Required task:
Recast every line of the records below as a Markdown table with two columns, Row (a sequential number) and Line (the line's text). Omit blank lines.

>>>>>

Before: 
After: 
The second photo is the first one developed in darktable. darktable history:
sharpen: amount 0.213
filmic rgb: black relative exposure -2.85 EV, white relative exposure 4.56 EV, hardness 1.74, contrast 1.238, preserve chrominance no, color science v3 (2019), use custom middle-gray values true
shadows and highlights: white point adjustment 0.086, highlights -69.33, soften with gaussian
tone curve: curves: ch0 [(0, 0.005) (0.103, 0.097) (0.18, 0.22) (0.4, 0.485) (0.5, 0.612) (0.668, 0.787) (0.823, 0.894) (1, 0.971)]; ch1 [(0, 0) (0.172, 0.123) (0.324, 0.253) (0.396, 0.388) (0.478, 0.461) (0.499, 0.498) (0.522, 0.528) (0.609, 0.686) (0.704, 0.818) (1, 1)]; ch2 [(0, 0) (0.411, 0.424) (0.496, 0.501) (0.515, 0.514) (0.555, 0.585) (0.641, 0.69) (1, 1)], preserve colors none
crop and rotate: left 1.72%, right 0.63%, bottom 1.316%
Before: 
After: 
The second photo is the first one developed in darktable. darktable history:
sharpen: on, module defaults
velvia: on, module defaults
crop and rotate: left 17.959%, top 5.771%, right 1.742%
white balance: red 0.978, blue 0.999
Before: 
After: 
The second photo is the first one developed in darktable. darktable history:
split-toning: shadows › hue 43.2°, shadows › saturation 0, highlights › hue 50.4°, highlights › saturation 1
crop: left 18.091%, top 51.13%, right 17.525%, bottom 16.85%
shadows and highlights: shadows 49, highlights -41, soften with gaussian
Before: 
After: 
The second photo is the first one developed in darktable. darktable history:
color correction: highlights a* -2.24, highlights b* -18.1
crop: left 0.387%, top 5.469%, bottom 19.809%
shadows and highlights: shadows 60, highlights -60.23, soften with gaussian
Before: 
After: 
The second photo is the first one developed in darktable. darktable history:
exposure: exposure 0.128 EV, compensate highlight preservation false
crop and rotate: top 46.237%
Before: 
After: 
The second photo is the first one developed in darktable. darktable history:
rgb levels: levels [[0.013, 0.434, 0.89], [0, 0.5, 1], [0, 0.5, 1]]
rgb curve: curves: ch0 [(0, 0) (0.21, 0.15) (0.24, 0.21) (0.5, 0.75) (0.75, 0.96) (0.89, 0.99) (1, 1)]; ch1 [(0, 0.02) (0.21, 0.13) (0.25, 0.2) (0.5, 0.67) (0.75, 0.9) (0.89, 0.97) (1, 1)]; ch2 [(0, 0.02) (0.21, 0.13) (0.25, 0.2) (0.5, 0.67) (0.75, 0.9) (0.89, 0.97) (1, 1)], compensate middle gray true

<<<<<

Answer to this problem:
| Row | Line |
|---|---|
| 1 | Before:  |
| 2 | After:  |
| 3 | The second photo is the first one developed in darktable. darktable history: |
| 4 | sharpen: amount 0.213 |
| 5 | filmic rgb: black relative exposure -2.85 EV, white relative exposure 4.56 EV, hardness 1.74, contrast 1.238, preserve chrominance no, color science v3 (2019), use custom middle-gray values true |
| 6 | shadows and highlights: white point adjustment 0.086, highlights -69.33, soften with gaussian |
| 7 | tone curve: curves: ch0 [(0, 0.005) (0.103, 0.097) (0.18, 0.22) (0.4, 0.485) (0.5, 0.612) (0.668, 0.787) (0.823, 0.894) (1, 0.971)]; ch1 [(0, 0) (0.172, 0.123) (0.324, 0.253) (0.396, 0.388) (0.478, 0.461) (0.499, 0.498) (0.522, 0.528) (0.609, 0.686) (0.704, 0.818) (1, 1)]; ch2 [(0, 0) (0.411, 0.424) (0.496, 0.501) (0.515, 0.514) (0.555, 0.585) (0.641, 0.69) (1, 1)], preserve colors none |
| 8 | crop and rotate: left 1.72%, right 0.63%, bottom 1.316% |
| 9 | Before:  |
| 10 | After:  |
| 11 | The second photo is the first one developed in darktable. darktable history: |
| 12 | sharpen: on, module defaults |
| 13 | velvia: on, module defaults |
| 14 | crop and rotate: left 17.959%, top 5.771%, right 1.742% |
| 15 | white balance: red 0.978, blue 0.999 |
| 16 | Before:  |
| 17 | After:  |
| 18 | The second photo is the first one developed in darktable. darktable history: |
| 19 | split-toning: shadows › hue 43.2°, shadows › saturation 0, highlights › hue 50.4°, highlights › saturation 1 |
| 20 | crop: left 18.091%, top 51.13%, right 17.525%, bottom 16.85% |
| 21 | shadows and highlights: shadows 49, highlights -41, soften with gaussian |
| 22 | Before:  |
| 23 | After:  |
| 24 | The second photo is the first one developed in darktable. darktable history: |
| 25 | color correction: highlights a* -2.24, highlights b* -18.1 |
| 26 | crop: left 0.387%, top 5.469%, bottom 19.809% |
| 27 | shadows and highlights: shadows 60, highlights -60.23, soften with gaussian |
| 28 | Before:  |
| 29 | After:  |
| 30 | The second photo is the first one developed in darktable. darktable history: |
| 31 | exposure: exposure 0.128 EV, compensate highlight preservation false |
| 32 | crop and rotate: top 46.237% |
| 33 | Before:  |
| 34 | After:  |
| 35 | The second photo is the first one developed in darktable. darktable history: |
| 36 | rgb levels: levels [[0.013, 0.434, 0.89], [0, 0.5, 1], [0, 0.5, 1]] |
| 37 | rgb curve: curves: ch0 [(0, 0) (0.21, 0.15) (0.24, 0.21) (0.5, 0.75) (0.75, 0.96) (0.89, 0.99) (1, 1)]; ch1 [(0, 0.02) (0.21, 0.13) (0.25, 0.2) (0.5, 0.67) (0.75, 0.9) (0.89, 0.97) (1, 1)]; ch2 [(0, 0.02) (0.21, 0.13) (0.25, 0.2) (0.5, 0.67) (0.75, 0.9) (0.89, 0.97) (1, 1)], compensate middle gray true |